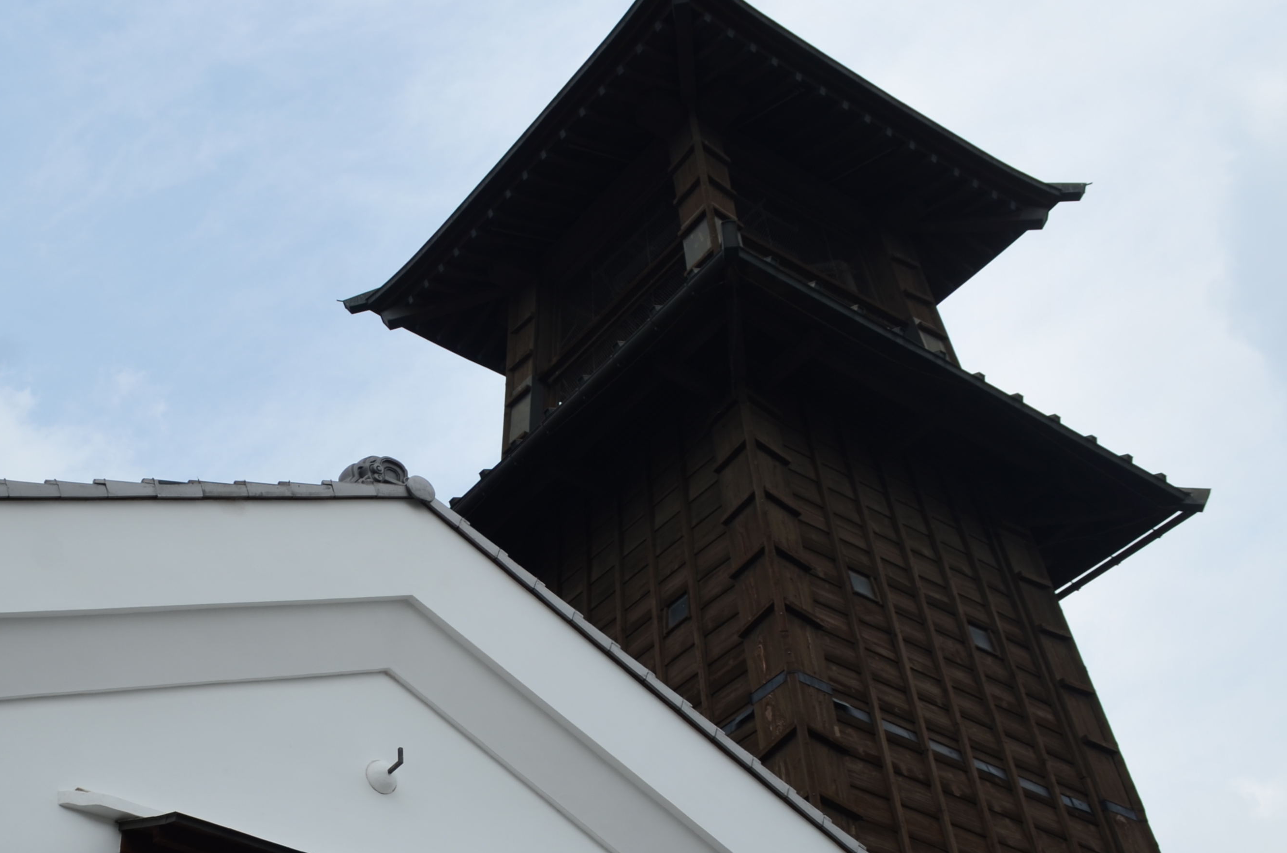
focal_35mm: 50
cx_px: 374
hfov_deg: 38.9
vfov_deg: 26.6
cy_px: 626
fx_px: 1784
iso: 100
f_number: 8
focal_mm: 18
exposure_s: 1/250
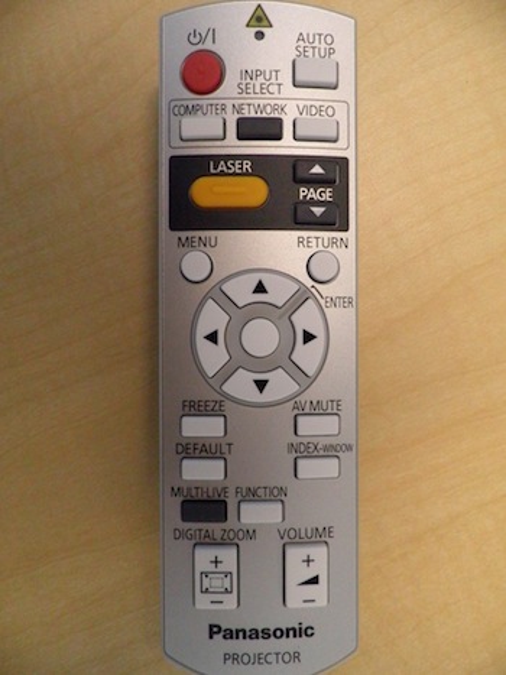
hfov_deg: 56.8
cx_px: 253
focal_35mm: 24
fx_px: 468
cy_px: 338
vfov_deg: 71.6
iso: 500
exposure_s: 1/125
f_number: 3.3
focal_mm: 4.3
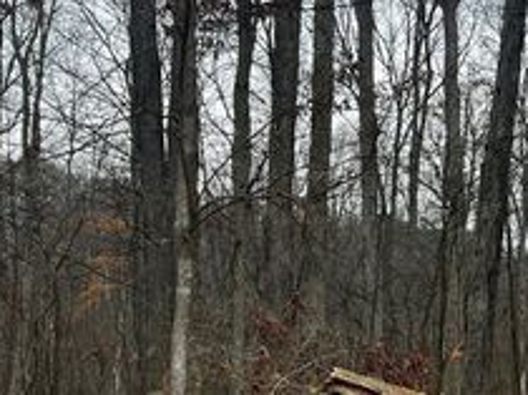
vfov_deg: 23.3
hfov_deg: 30.9
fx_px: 945
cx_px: 365
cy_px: 311
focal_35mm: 62
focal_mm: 5.7
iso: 40
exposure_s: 1/121
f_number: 1.5
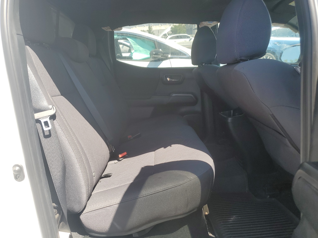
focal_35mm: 26
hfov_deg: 67.3
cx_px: 159
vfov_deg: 53.1
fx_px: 239
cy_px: 119
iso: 50
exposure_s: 1/588
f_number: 1.5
※
The material above should be repeated word for word, with every picture omitted.

• _Solution for this task_
focal_35mm: 50
cx_px: 374
hfov_deg: 38.9
vfov_deg: 26.6
cy_px: 626
fx_px: 1784
iso: 100
f_number: 8
focal_mm: 18
exposure_s: 1/250
hfov_deg: 56.8
cx_px: 253
focal_35mm: 24
fx_px: 468
cy_px: 338
vfov_deg: 71.6
iso: 500
exposure_s: 1/125
f_number: 3.3
focal_mm: 4.3
vfov_deg: 23.3
hfov_deg: 30.9
fx_px: 945
cx_px: 365
cy_px: 311
focal_35mm: 62
focal_mm: 5.7
iso: 40
exposure_s: 1/121
f_number: 1.5
focal_35mm: 26
hfov_deg: 67.3
cx_px: 159
vfov_deg: 53.1
fx_px: 239
cy_px: 119
iso: 50
exposure_s: 1/588
f_number: 1.5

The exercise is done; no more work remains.